LONDON -- BP this morning announced its intention to carry out a share repurchase program with a value of up to $8 billion, or £5.3 billion -- a bigger cash return than had been previously expected.
Yesterday, the oil Goliath completed the sale of its 50% stake in TNK-BP to Russian state oil company Rosneft for $12.5 billion, which now becomes the world's largest listed oil producer.
BP's original investment in 2003 saw around $8 billion in cash, shares and assets go into the formation of TNK-BP, and today's news backs its promise to return that money to shareholders. The remaining proceeds from the sale will be ploughed into the company in order to reduce its debt.

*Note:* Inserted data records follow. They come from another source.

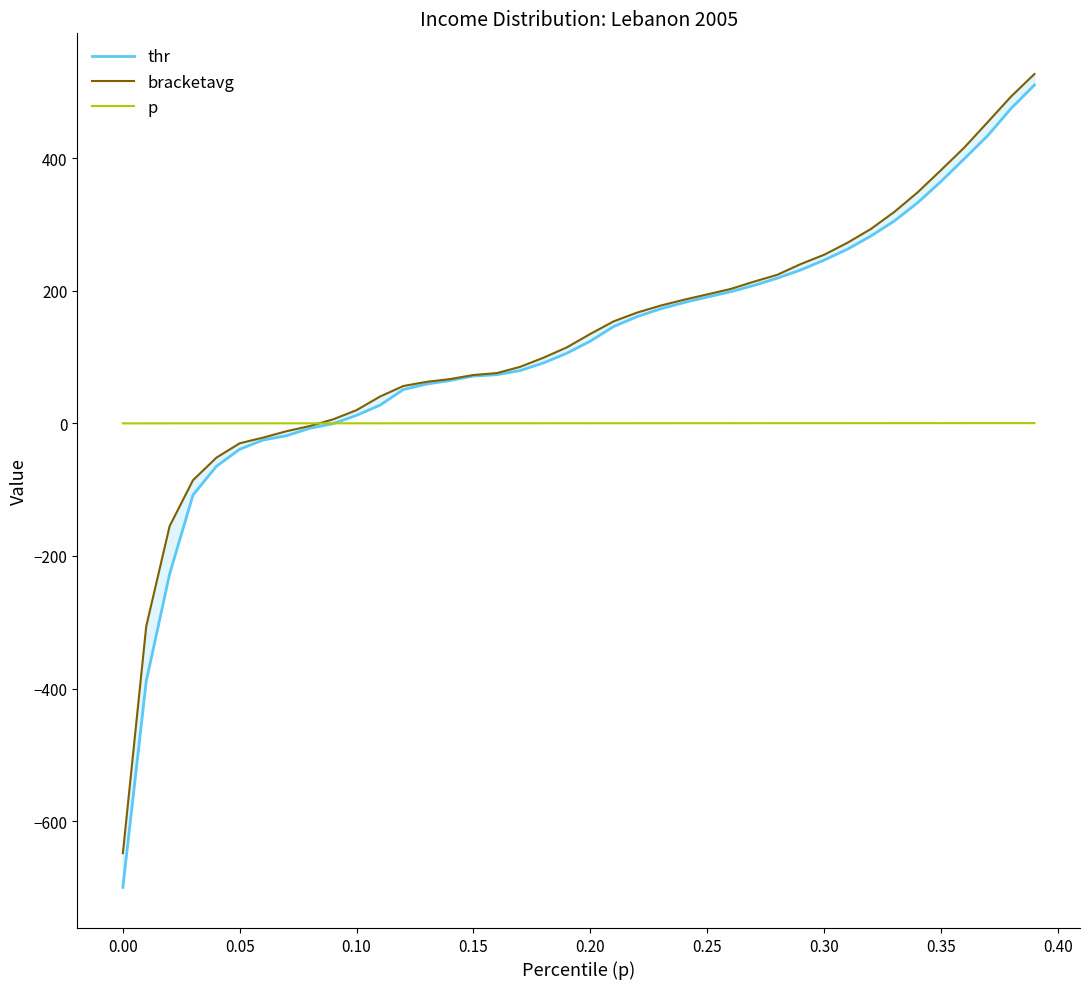

What is the label of the 10th point from the right?

0.30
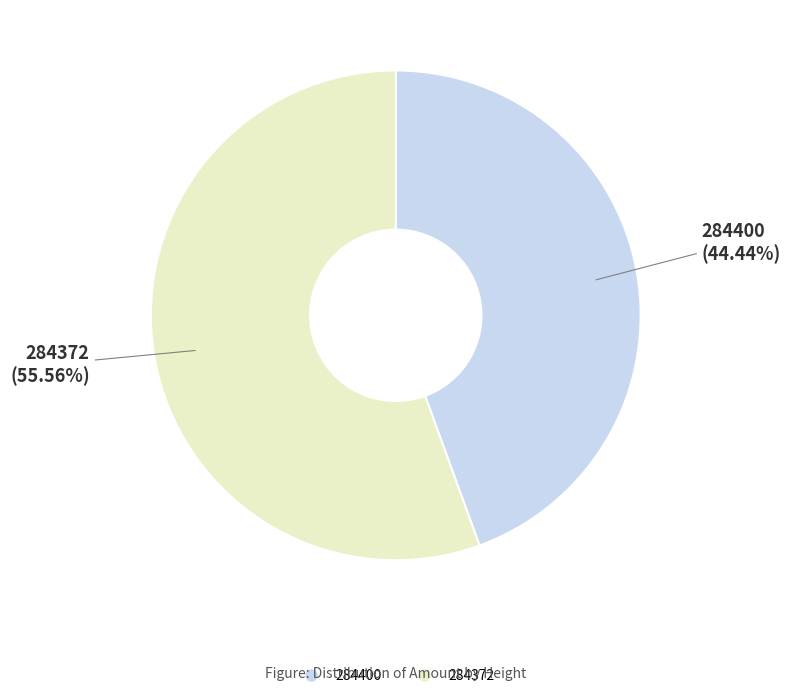

Which has a higher value, 284400 or 284372?

284372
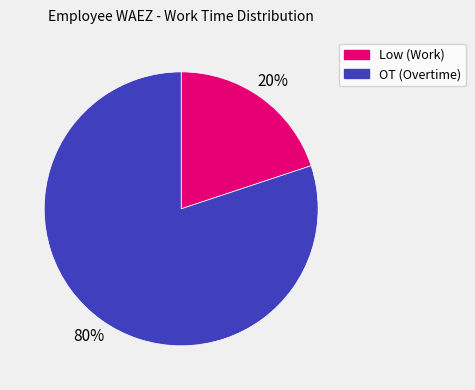

True or false: Low (Work) accounts for 32% of the total.

False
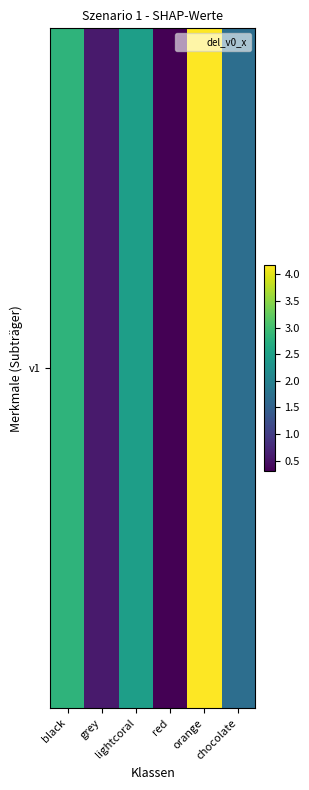

What is the difference between the values at lightcoral and black?

0.3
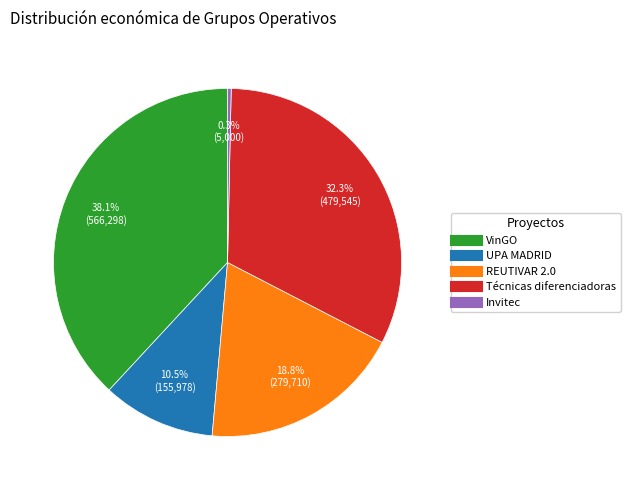

Does Invitec account for over 50% of the chart?

No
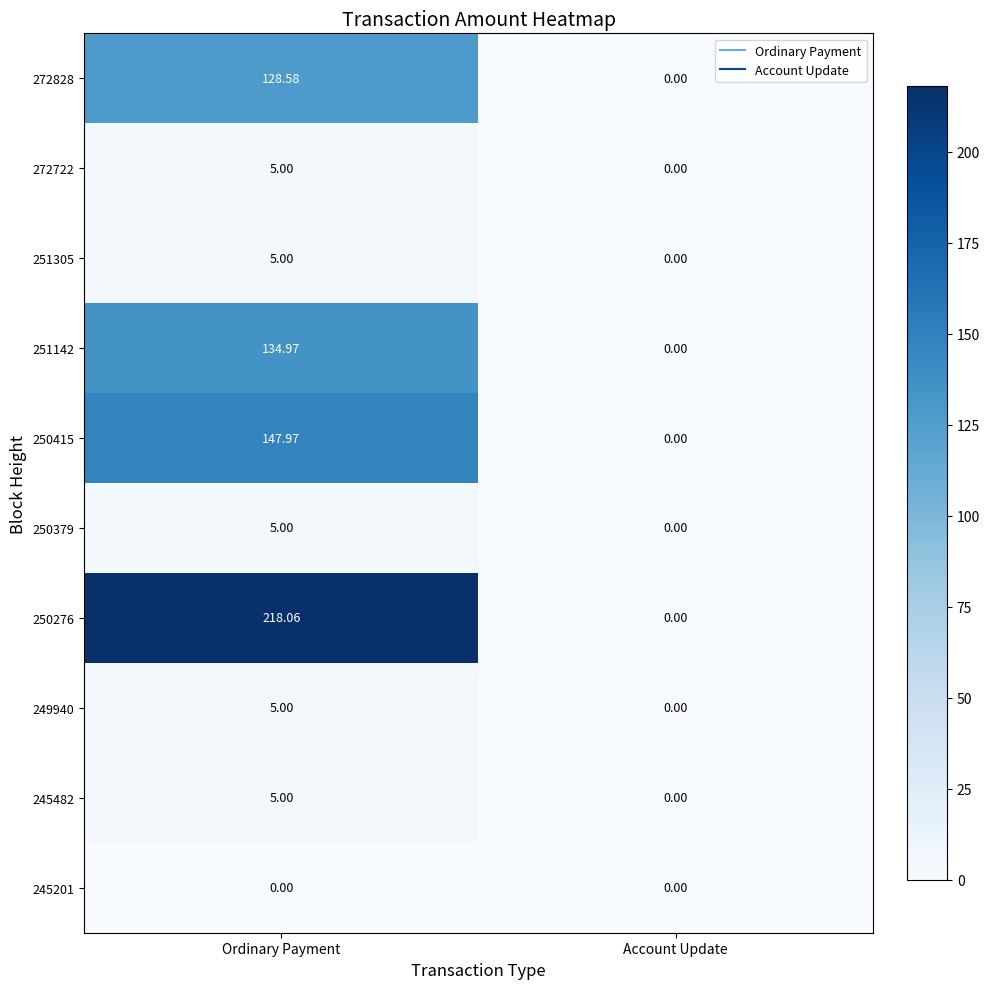

How many values in 249940 are above zero?

1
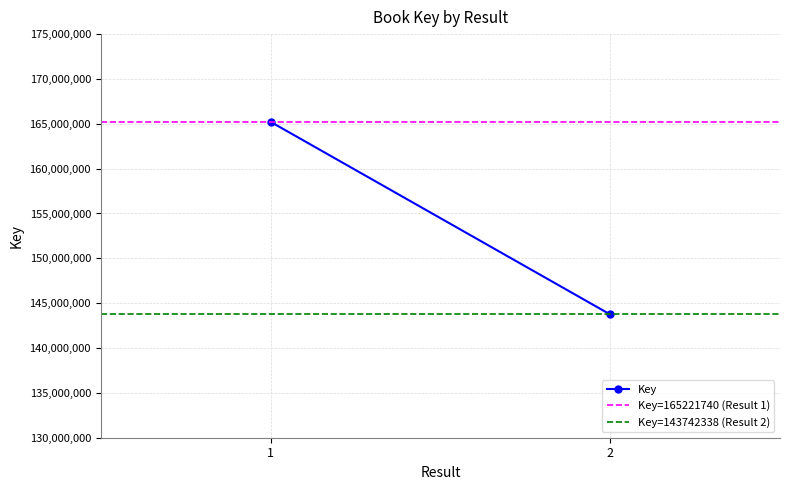

What is the sum of the Key=165221740 (Result 1) values at 1 and 2?

330443480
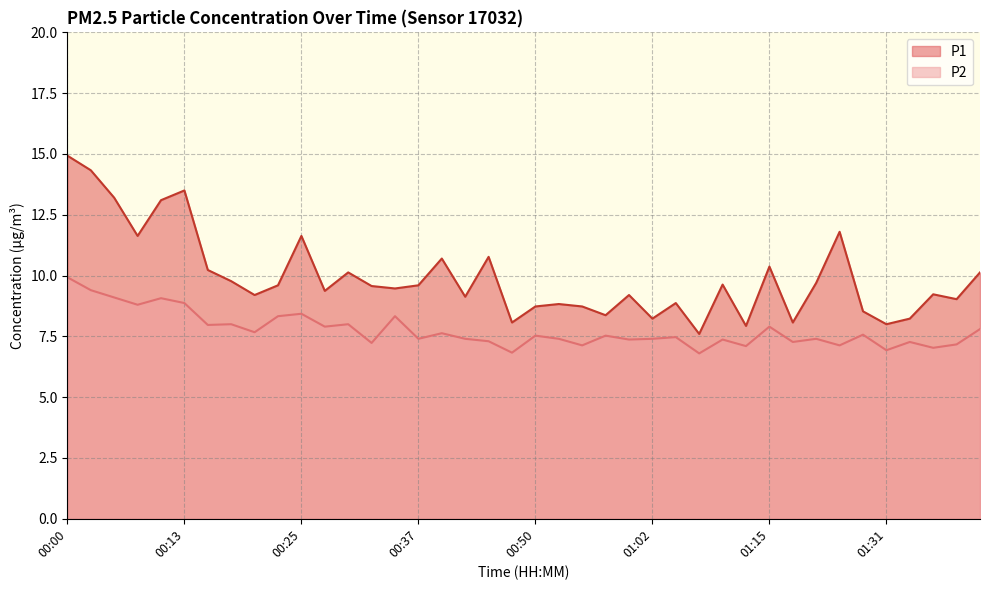

List the series in order of their overall mean, lowest first.

P2, P1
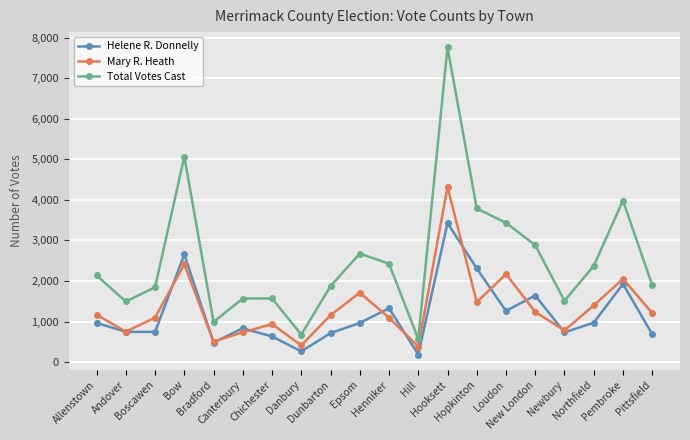

Where is Mary R. Heath nearest to the value 2352?

Bow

Chief executive Bob Dudley commented:
BP is moving on to the next phase of its business in Russia, becoming the largest private shareholder in Rosneft, Russia's leading oil company. In the process we have also released cash, equivalent to at least six years of BP's anticipated future dividends from TNK-BP. We look forward now to working closely with Rosneft and together developing opportunities to create value for both companies.
Buyback schemes are often undertaken with the intention to increase the value of shares, and BP's have seen a 12 pence, or 2.7%, increase in early trade to reach 461.45 pence.
The move follows further disposals by BP, such as the sale of its 50% non-operated stake in the Sean gas field in the North Sea to SSE, intended to help cash flow and maintain its ability to pay dividends. Indeed, during the first nine months of 2012, BP raised $5 billion from disposals, and currently yields 5%.